**** Record excerpts

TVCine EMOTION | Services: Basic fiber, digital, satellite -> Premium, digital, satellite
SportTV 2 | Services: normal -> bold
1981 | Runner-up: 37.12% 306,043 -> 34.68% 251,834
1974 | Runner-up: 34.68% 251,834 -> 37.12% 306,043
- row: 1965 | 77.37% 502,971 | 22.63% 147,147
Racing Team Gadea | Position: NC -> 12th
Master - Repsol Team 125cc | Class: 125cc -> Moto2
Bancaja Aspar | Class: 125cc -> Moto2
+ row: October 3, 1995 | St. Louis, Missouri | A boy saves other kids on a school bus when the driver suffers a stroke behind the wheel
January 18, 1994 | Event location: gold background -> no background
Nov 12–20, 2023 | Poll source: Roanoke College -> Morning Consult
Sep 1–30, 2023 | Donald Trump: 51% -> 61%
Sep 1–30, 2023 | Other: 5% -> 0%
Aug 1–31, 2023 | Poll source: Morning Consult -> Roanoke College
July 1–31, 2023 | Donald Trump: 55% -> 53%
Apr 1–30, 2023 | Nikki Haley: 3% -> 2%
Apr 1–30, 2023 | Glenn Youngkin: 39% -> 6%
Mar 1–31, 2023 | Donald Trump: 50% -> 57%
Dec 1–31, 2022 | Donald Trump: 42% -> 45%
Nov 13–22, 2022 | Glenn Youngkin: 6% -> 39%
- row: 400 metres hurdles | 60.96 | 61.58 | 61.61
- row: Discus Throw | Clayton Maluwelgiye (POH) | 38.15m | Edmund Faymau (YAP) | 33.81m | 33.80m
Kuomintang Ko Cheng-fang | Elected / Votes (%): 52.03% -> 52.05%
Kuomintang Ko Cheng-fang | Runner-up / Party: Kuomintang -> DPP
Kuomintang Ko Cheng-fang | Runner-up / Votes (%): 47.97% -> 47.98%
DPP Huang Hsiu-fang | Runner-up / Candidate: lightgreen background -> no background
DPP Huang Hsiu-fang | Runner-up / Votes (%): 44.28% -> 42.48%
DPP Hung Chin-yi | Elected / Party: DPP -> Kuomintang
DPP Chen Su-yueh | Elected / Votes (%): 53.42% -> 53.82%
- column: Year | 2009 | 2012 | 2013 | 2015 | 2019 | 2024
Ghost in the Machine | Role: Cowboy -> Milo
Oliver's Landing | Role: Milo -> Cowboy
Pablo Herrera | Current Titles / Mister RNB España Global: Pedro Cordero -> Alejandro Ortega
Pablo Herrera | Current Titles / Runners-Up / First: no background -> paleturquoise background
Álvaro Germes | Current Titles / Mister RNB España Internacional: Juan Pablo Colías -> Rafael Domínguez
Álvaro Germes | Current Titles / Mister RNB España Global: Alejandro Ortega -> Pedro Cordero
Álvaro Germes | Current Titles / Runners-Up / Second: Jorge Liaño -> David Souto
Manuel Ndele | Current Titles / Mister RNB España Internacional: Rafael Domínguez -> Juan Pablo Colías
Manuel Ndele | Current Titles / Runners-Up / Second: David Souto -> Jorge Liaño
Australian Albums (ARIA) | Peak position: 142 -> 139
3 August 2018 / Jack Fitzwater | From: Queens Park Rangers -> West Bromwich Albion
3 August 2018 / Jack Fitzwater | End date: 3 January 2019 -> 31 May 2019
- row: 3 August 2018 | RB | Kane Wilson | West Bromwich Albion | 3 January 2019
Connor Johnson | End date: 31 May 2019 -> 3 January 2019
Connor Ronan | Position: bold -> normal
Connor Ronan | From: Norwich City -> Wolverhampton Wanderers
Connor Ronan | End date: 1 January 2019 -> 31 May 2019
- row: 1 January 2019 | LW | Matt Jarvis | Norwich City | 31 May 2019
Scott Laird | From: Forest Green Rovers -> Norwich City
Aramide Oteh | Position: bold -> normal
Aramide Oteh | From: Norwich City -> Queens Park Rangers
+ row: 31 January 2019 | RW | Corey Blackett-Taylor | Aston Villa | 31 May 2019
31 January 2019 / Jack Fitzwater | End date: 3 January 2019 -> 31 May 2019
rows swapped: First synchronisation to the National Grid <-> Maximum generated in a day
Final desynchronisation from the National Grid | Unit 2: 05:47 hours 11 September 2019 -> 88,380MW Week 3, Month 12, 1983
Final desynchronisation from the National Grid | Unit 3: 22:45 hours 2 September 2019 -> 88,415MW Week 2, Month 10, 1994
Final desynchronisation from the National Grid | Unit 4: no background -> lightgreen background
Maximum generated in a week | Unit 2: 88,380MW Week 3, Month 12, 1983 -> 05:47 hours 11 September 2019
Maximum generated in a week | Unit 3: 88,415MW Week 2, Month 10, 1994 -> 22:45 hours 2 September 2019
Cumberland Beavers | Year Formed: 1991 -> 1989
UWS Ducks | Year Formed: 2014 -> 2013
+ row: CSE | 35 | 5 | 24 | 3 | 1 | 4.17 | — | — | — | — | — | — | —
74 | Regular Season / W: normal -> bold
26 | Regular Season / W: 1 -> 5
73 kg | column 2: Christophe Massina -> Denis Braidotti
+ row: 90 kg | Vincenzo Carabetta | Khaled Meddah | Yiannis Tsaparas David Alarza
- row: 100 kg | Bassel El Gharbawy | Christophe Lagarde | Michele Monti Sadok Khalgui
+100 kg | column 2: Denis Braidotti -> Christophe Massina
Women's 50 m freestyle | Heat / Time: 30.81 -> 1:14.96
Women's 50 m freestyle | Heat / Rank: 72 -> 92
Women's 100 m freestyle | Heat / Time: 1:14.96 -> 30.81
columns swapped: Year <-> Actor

********

### [What you are asked to do]
Reproduce, without any change, the stretch of the records from the beginning through the line containing "- row: 1965 | 77.37% 502,971 | 22.63% 147,147".

### [Solution below]
TVCine EMOTION | Services: Basic fiber, digital, satellite -> Premium, digital, satellite
SportTV 2 | Services: normal -> bold
1981 | Runner-up: 37.12% 306,043 -> 34.68% 251,834
1974 | Runner-up: 34.68% 251,834 -> 37.12% 306,043
- row: 1965 | 77.37% 502,971 | 22.63% 147,147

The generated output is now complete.